Restricting connections with IP filtering

You can apply IP filtering to application clients, node clients, or transport clients, remote cluster clients, in addition to other nodes that are attempting to join the cluster.

If a node’s IP address is on the denylist, the Elasticsearch {security-features} allow the connection to Elasticsearch but it is be dropped immediately and no requests are processed.

Note

Elasticsearch installations are not designed to be publicly accessible over the Internet. IP Filtering and the other capabilities of the Elasticsearch {security-features} do not change this condition.

Enabling IP filtering ¶

The Elasticsearch {security-features} contain an access control feature that allows or rejects hosts, domains, or subnets. If the operator privileges feature is enabled, only operator users can update these settings.

You configure IP filtering by specifying the xpack.security.transport.filter.allow and xpack.security.transport.filter.deny settings in elasticsearch.yml. Allow rules take precedence over the deny rules.

Important

Unless explicitly specified, xpack.security.http.filter.* and xpack.security.remote_cluster.filter.* settings default to the corresponding xpack.security.transport.filter.* setting’s value.

			xpack.security.transport.filter.allow: "192.168.0.1"
xpack.security.transport.filter.deny: "192.168.0.0/24"

		

The _all keyword can be used to deny all connections that are not explicitly allowed.

			xpack.security.transport.filter.allow: [ "192.168.0.1", "192.168.0.2", "192.168.0.3", "192.168.0.4" ]
xpack.security.transport.filter.deny: _all

		

IP filtering configuration also support IPv6 addresses.

			xpack.security.transport.filter.allow: "2001:0db8:1234::/48"
xpack.security.transport.filter.deny: "1234:0db8:85a3:0000:0000:8a2e:0370:7334"

		

You can also filter by hostnames when DNS lookups are available.

			xpack.security.transport.filter.allow: localhost
xpack.security.transport.filter.deny: '*.google.com'

		

Disabling IP Filtering ¶

Disabling IP filtering can slightly improve performance under some conditions. To disable IP filtering entirely, set the value of the xpack.security.transport.filter.enabled setting in the elasticsearch.yml configuration file to false.

			xpack.security.transport.filter.enabled: false

		

You can also disable IP filtering for the transport protocol but enable it for HTTP only.

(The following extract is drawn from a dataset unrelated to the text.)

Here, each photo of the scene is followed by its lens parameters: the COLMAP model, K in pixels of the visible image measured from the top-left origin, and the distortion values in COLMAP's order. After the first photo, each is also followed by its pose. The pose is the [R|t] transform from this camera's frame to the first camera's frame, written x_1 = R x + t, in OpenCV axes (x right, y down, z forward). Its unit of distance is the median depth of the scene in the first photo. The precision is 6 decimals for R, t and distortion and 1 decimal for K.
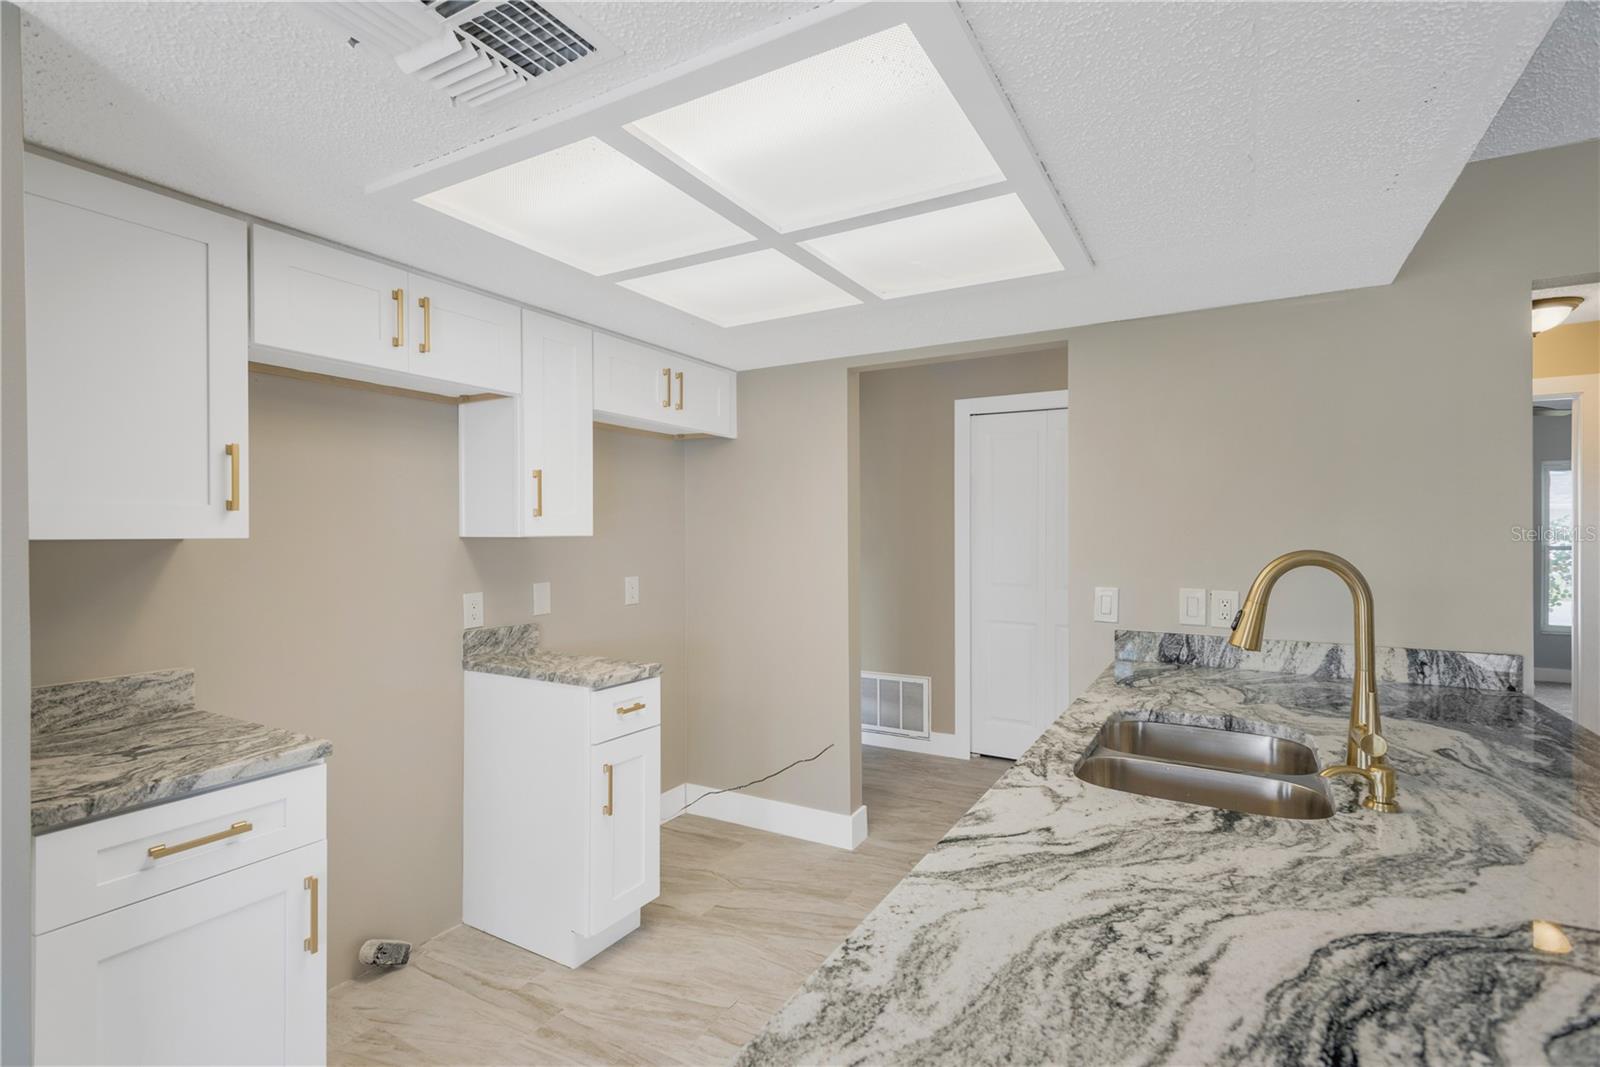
lens RADIAL K [[743.5, 0, 797.7], [0, 743.5, 534.3], [0, 0, 1]] dist [0.019024, -0.006869]
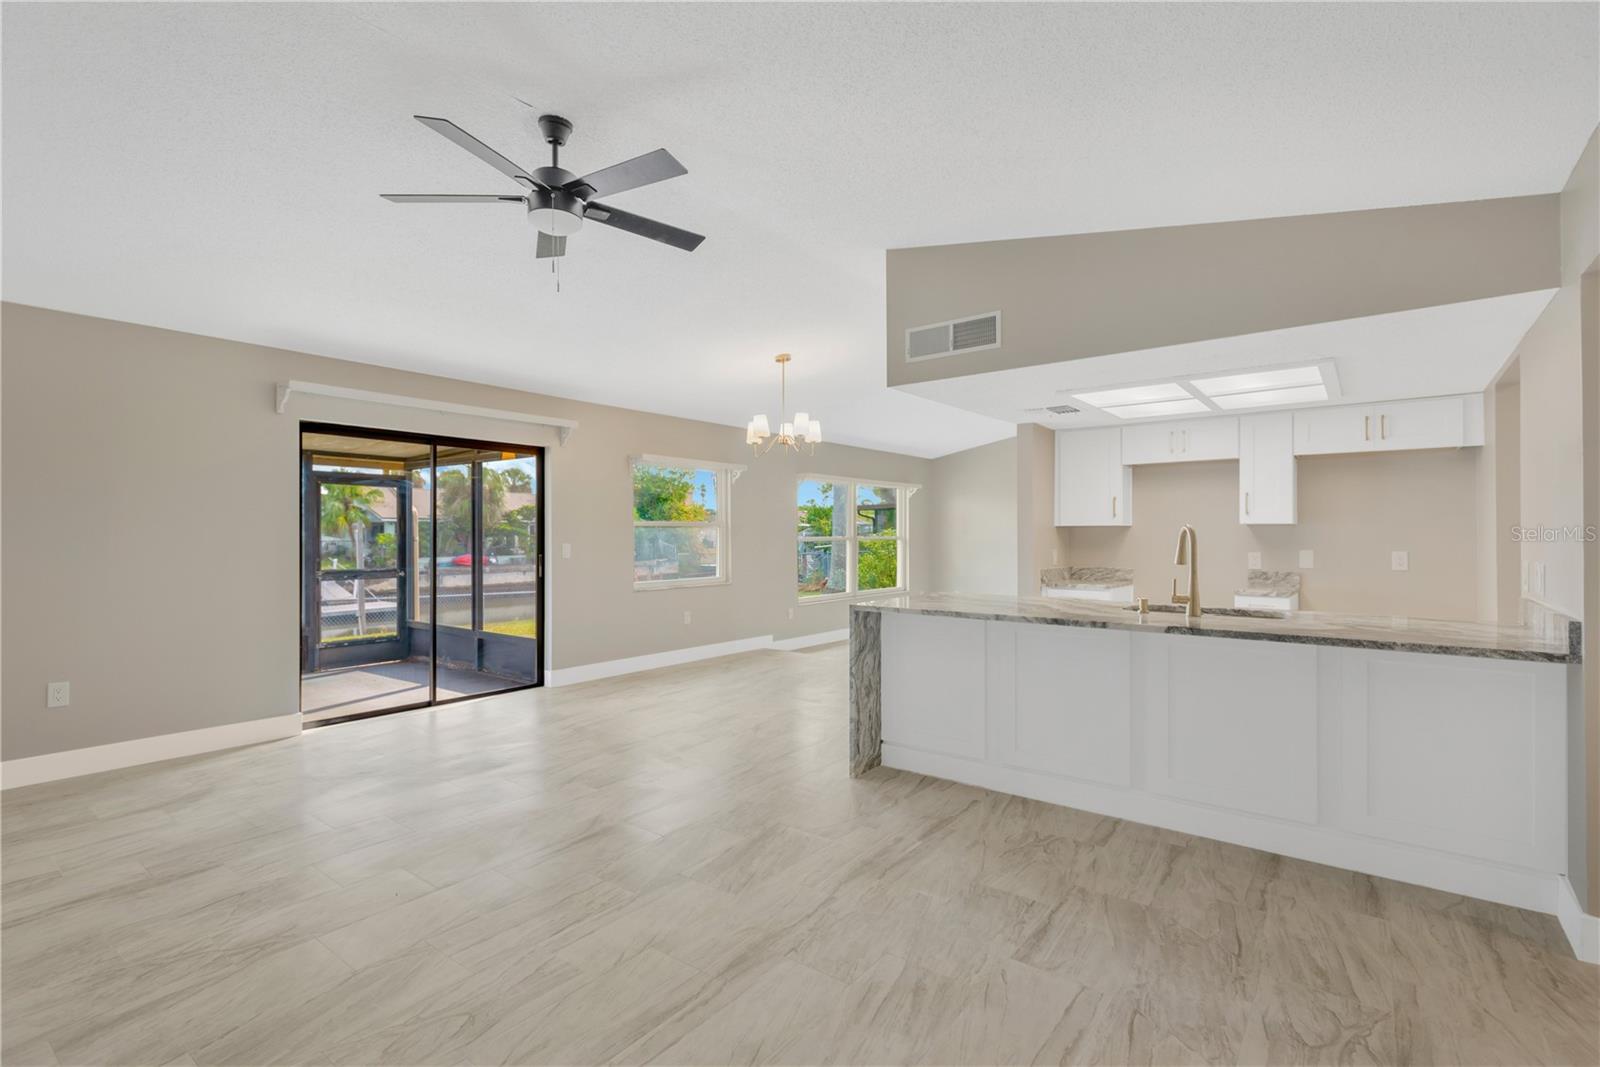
lens RADIAL K [[743.5, 0, 797.7], [0, 743.5, 534.3], [0, 0, 1]] dist [0.019024, -0.006869]
pose [[-0.123029, 0.001341, -0.992402, 2.080751], [0.000165, 0.999999, 0.001331, 0.032091], [0.992403, 0.000000, -0.123029, 0.016698]]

			xpack.security.transport.filter.enabled: false
xpack.security.http.filter.enabled: true

		

Specifying TCP transport profiles ¶

TCP transport profiles enable Elasticsearch to bind on multiple hosts. The Elasticsearch {security-features} enable you to apply different IP filtering on different profiles.

			xpack.security.transport.filter.allow: 172.16.0.0/24
xpack.security.transport.filter.deny: _all
transport.profiles.client.xpack.security.filter.allow: 192.168.0.0/24
transport.profiles.client.xpack.security.filter.deny: _all

		

Note

When you do not specify a profile, default is used automatically.

HTTP filtering ¶

You may want to have different IP filtering for the transport and HTTP protocols.

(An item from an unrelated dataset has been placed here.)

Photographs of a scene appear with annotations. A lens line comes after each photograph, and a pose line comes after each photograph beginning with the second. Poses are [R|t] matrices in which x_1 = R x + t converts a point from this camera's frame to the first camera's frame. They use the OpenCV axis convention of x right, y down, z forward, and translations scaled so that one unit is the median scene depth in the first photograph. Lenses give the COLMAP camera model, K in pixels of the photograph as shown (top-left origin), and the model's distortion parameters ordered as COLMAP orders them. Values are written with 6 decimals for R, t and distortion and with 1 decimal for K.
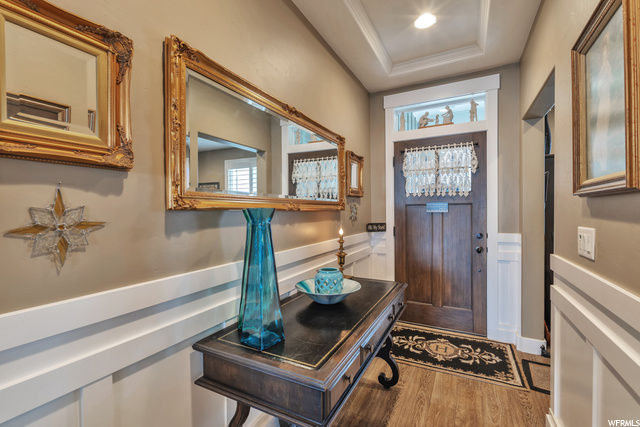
lens RADIAL K [[278.0, 0, 320.6], [0, 278.0, 213.4], [0, 0, 1]] dist [0.002034, -0.001552]
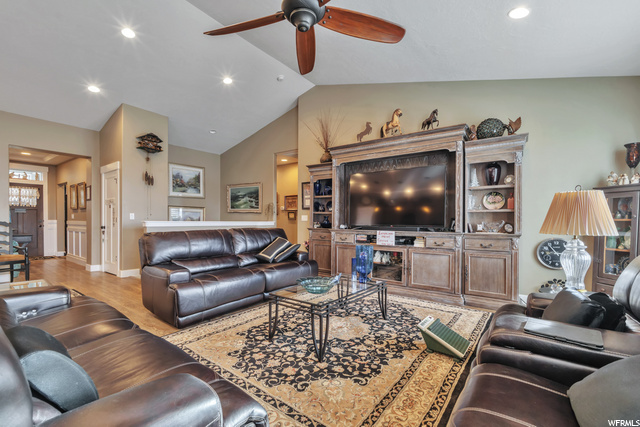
lens RADIAL K [[278.0, 0, 330.7], [0, 278.0, 220.7], [0, 0, 1]] dist [0.002034, -0.001552]
pose [[0.124800, -0.003963, 0.992174, -1.903020], [0.005402, 0.999980, 0.003315, 0.084091], [-0.992167, 0.004946, 0.124819, -2.329903]]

			xpack.security.transport.filter.allow: localhost
xpack.security.transport.filter.deny: '*.google.com'
xpack.security.http.filter.allow: 172.16.0.0/16
xpack.security.http.filter.deny: _all

		

Remote cluster (API key based model) filtering ¶

If other clusters connect using API key authentication for cross-cluster search or cross-cluster replication, you may want to have different IP filtering for the remote cluster server interface.

			xpack.security.remote_cluster.filter.allow: 192.168.1.0/8
xpack.security.remote_cluster.filter.deny: 192.168.0.0/16
xpack.security.transport.filter.allow: localhost
xpack.security.transport.filter.deny: '*.google.com'
xpack.security.http.filter.allow: 172.16.0.0/16
xpack.security.http.filter.deny: _all

		

Note

Whether IP filtering for remote cluster is enabled is controlled by xpack.security.transport.filter.enabled as well. This means filtering for the remote cluster and transport interfaces must be enabled or disabled together. But the exact allow and deny lists can be different between them.

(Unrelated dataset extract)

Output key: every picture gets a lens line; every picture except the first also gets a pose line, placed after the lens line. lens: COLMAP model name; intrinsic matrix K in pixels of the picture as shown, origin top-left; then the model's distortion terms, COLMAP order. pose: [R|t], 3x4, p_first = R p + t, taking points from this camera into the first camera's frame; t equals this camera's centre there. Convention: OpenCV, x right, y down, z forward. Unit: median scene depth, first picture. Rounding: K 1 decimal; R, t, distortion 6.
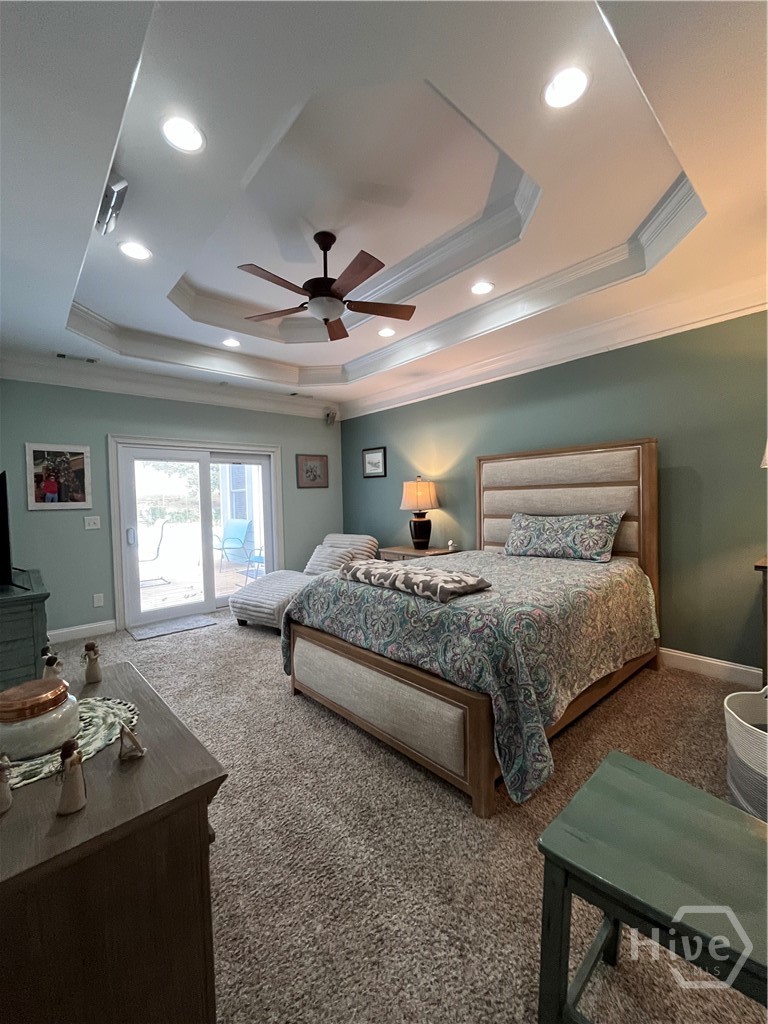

Dynamically updating IP filter settings ¶

In case of running in an environment with highly dynamic IP addresses like cloud based hosting, it is very hard to know the IP addresses upfront when provisioning a machine. Instead of changing the configuration file and restarting the node, you can use the Cluster Update Settings API. For example:

			PUT /_cluster/settings
			{
  "persistent" : {
    "xpack.security.transport.filter.allow" : "172.16.0.0/24"
  }
}

		

You can also dynamically disable filtering completely:

			PUT /_cluster/settings
			{
  "persistent" : {
    "xpack.security.transport.filter.enabled" : false
  }
}

		

Note

In order to avoid locking yourself out of the cluster, the default bound transport address will never be denied. This means you can always SSH into a system and use curl to apply changes.